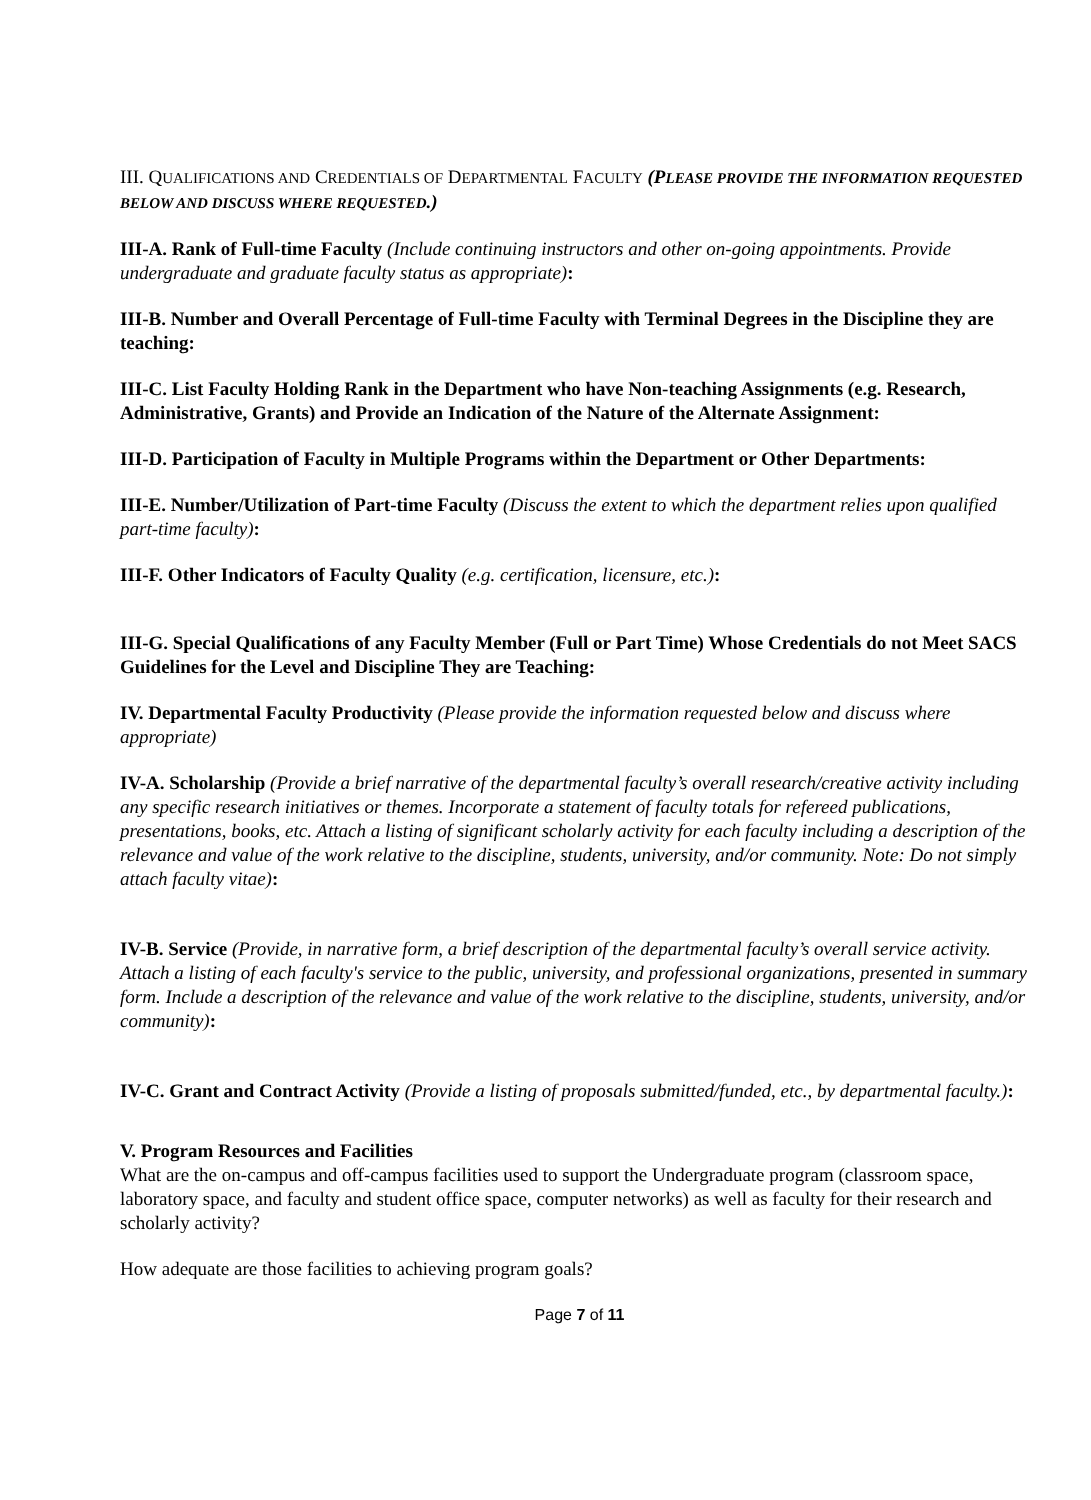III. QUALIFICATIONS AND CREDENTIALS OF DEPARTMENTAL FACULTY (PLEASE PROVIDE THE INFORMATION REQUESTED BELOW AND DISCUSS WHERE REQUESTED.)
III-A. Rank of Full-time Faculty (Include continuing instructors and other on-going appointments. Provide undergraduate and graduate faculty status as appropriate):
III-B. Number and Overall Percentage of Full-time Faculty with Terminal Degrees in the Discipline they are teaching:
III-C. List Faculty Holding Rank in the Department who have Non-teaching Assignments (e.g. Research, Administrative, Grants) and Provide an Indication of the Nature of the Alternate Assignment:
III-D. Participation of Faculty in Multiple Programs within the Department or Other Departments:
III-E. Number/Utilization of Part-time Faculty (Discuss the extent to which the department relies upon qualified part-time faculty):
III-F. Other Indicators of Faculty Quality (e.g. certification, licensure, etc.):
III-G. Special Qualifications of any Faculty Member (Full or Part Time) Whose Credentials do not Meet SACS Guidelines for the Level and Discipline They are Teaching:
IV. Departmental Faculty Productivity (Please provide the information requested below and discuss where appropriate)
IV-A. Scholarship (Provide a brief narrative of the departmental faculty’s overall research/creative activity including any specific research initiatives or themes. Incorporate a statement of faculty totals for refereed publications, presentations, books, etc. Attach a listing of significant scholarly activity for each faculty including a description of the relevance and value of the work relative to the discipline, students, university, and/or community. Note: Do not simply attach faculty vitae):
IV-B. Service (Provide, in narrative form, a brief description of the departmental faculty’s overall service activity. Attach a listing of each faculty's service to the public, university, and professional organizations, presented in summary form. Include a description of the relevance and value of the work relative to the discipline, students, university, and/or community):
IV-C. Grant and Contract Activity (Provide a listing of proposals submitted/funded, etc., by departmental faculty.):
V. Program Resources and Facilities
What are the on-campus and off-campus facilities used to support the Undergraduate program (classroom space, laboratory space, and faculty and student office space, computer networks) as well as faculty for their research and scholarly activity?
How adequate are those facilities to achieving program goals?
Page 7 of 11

* * * * *

What you need to do: From the listing above, repeat exactly the lines starting at the line that includes "III-F. Other Indicators" and ending at the line that includes "IV-B. Service (Provide, in", with nothing outside that span.

Task solution:
III-F. Other Indicators of Faculty Quality (e.g. certification, licensure, etc.):
III-G. Special Qualifications of any Faculty Member (Full or Part Time) Whose Credentials do not Meet SACS Guidelines for the Level and Discipline They are Teaching:
IV. Departmental Faculty Productivity (Please provide the information requested below and discuss where appropriate)
IV-A. Scholarship (Provide a brief narrative of the departmental faculty’s overall research/creative activity including any specific research initiatives or themes. Incorporate a statement of faculty totals for refereed publications, presentations, books, etc. Attach a listing of significant scholarly activity for each faculty including a description of the relevance and value of the work relative to the discipline, students, university, and/or community. Note: Do not simply attach faculty vitae):
IV-B. Service (Provide, in narrative form, a brief description of the departmental faculty’s overall service activity. Attach a listing of each faculty's service to the public, university, and professional organizations, presented in summary form. Include a description of the relevance and value of the work relative to the discipline, students, university, and/or community):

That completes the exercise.